Types of Enthalpy Change

  • Standard enthalpy change of formation (∆Hf°): The enthalpy change when one mole of a substance is formed from its elements in their standard states.
  • Standard enthalpy change of combustion (∆Hc°): The enthalpy change when one mole of a substance completely reacts with oxygen under standard conditions.
  • Standard enthalpy change of reaction (∆Hr°): The enthalpy change when a reaction occurs in the molar quantities shown in the chemical equation, under standard conditions.

Calculating Enthalpy Change

  • Hess’ Law states that the total enthalpy change for a reaction is independent of the route by which the chemical change takes place.
  • Hess’ Law can be applied to calculate the enthalpy change for a reaction by forming a Hess cycle.
  • Heat energy can be determined experimentally through calorimetry, where heat absorbed or released by a chemical reaction is determined by observing the temperature change in the surroundings.

Bond Enthalpies

  • A bond enthalpy is the energy required to break one mole of a specific type of bond in a gaseous molecule.
  • When a bond is broken, energy is absorbed (endothermic), and when a bond is formed, energy is released (exothermic).
  • The total energy change in a reaction depends on the balance between the energy taken in to break bonds and the energy released when new bonds are formed.
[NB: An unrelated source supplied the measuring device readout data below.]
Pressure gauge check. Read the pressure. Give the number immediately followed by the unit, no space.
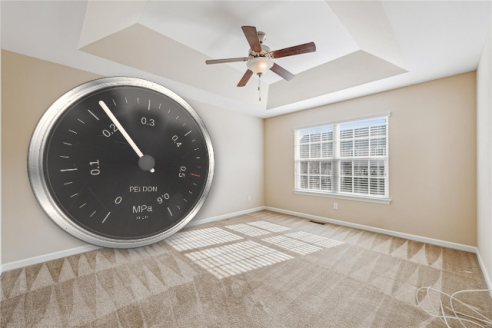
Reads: 0.22MPa
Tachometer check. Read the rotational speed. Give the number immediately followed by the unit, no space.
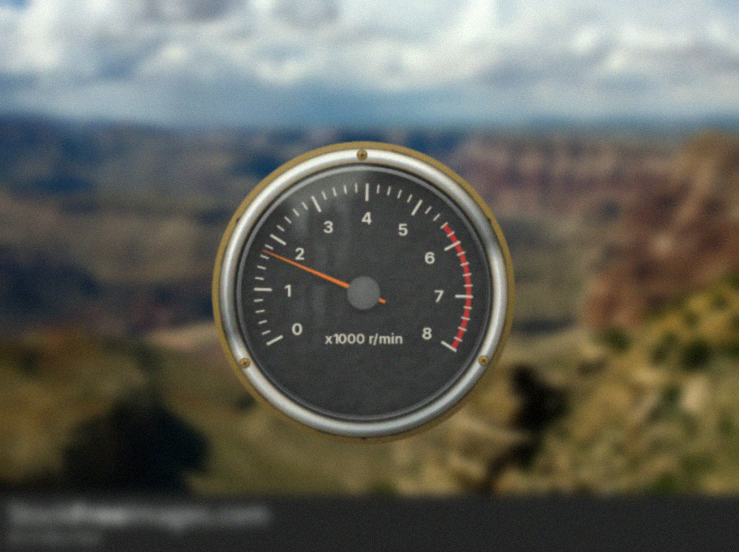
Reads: 1700rpm
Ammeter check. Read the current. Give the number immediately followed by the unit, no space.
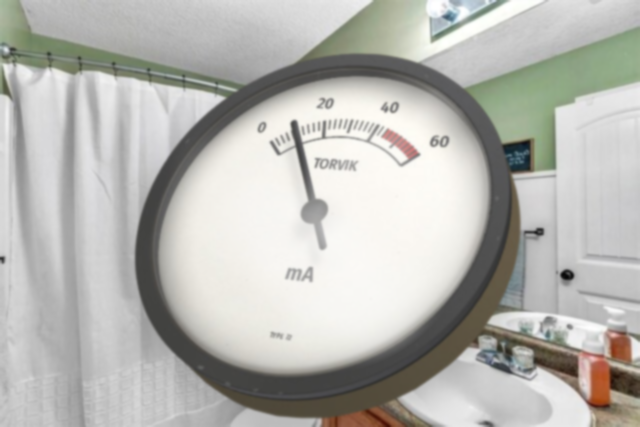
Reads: 10mA
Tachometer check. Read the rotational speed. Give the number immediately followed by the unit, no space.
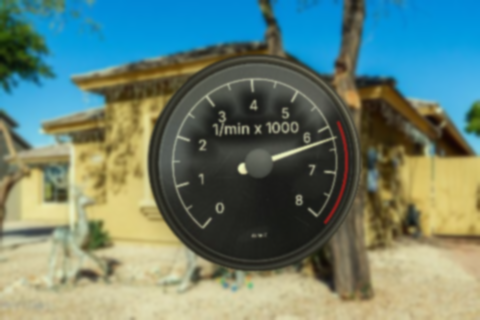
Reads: 6250rpm
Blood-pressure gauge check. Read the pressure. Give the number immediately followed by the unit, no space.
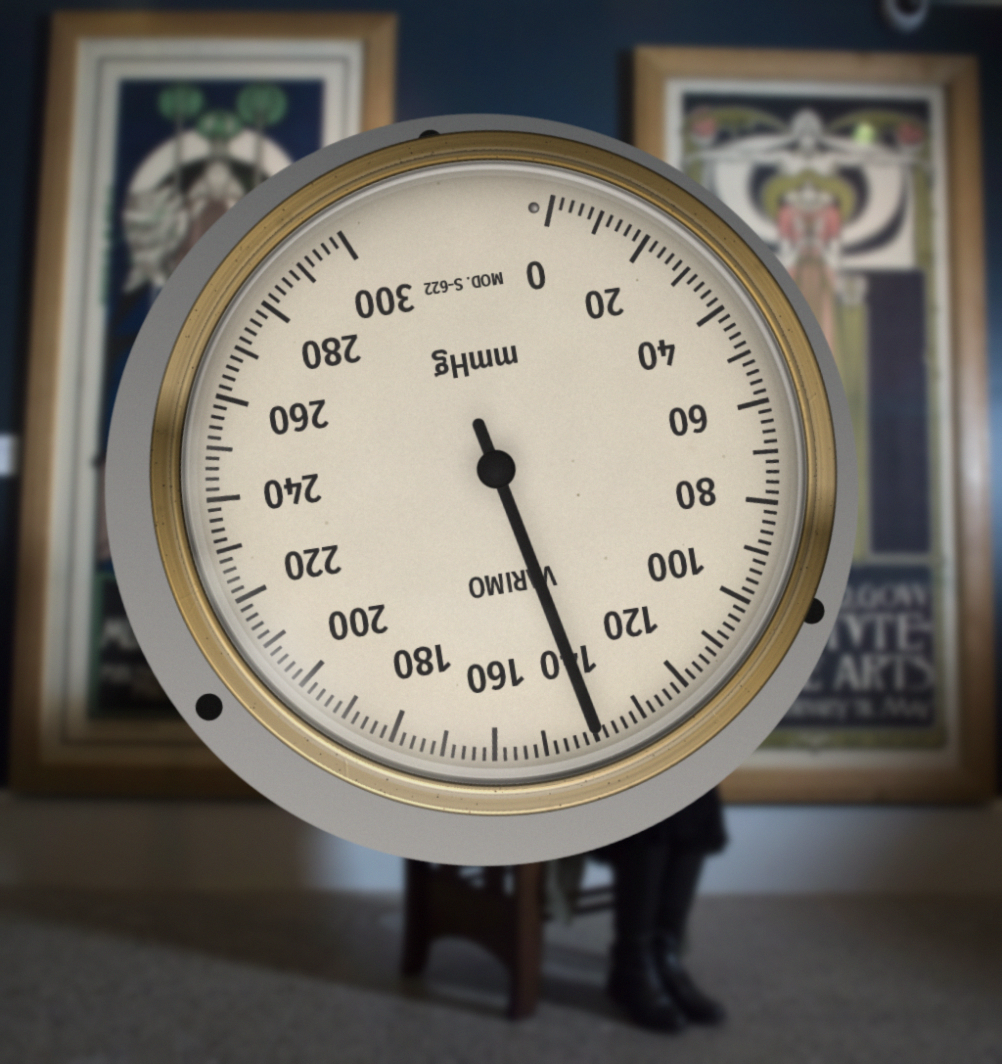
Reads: 140mmHg
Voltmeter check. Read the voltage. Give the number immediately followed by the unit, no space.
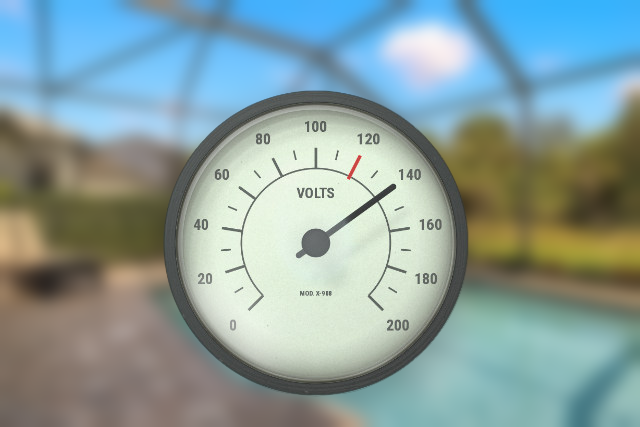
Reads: 140V
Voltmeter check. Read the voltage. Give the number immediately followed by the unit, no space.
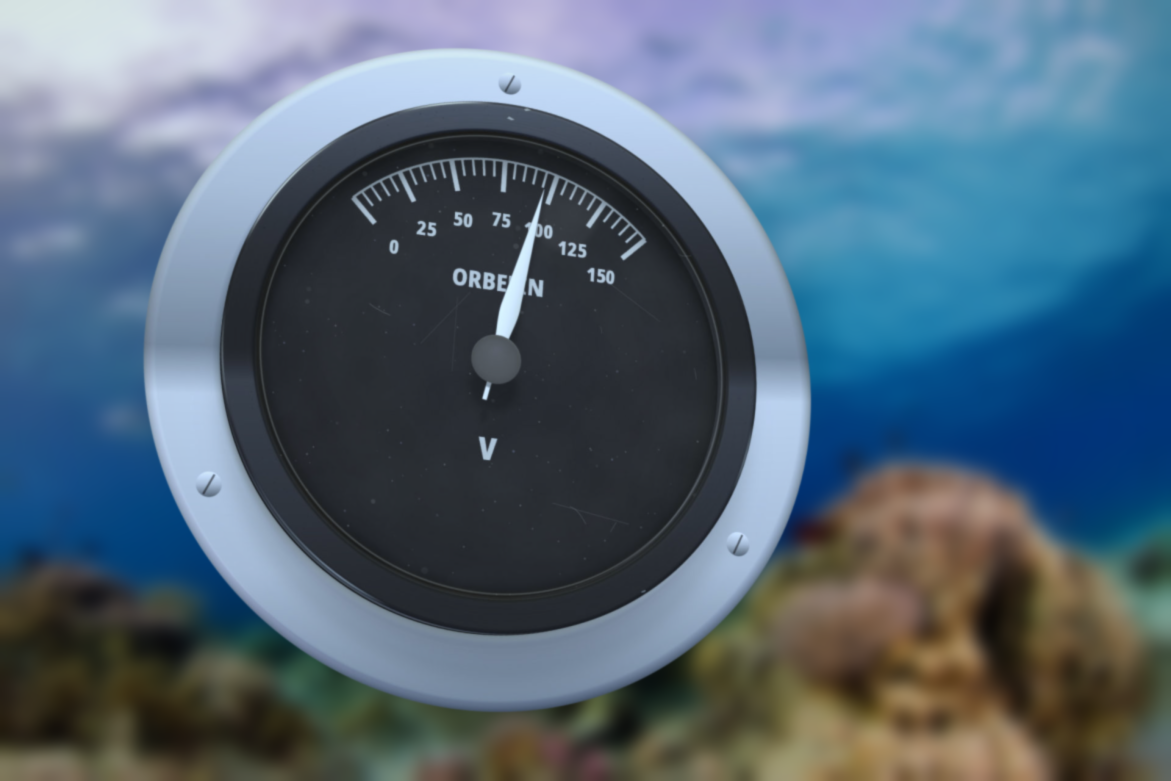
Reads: 95V
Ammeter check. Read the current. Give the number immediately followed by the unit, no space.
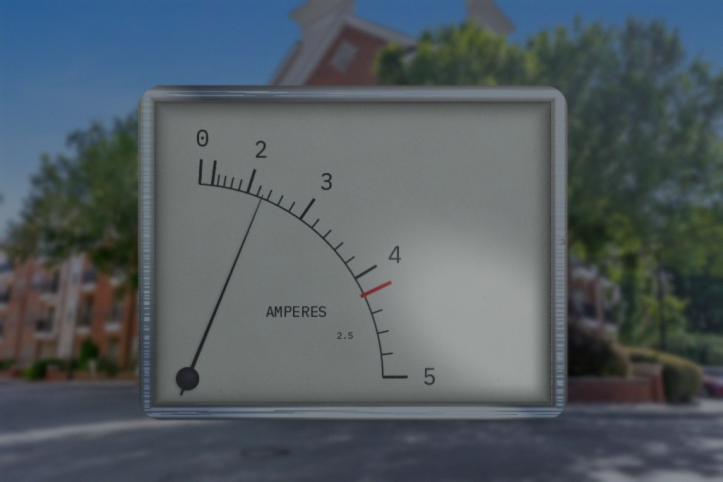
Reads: 2.3A
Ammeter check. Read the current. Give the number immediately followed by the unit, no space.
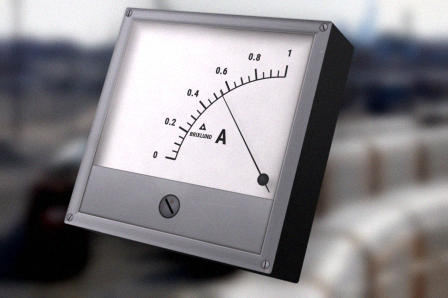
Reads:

This is called the mean bond enthalpy.

Spontaneous Reactions and Gibbs Free Energy

  • The Gibbs free energy change (∆G) is a measure of the spontaneity of a process at constant pressure and temperature.
  • If ∆G is negative, the reaction is spontaneous, and if ∆G is positive, the reaction is non-spontaneous.
  • The concept of entropy (∆S), a measure of disorder or randomness, also contributes to the spontaneity of a reaction. Higher entropy favours reaction spontaneity.
  • The relationship between Gibbs free energy, enthalpy and entropy is given by the equation ∆G = ∆H - T∆S.
  • This equation combines both the enthalpic and entropic trends to give an overall indication of the feasibility of a reaction.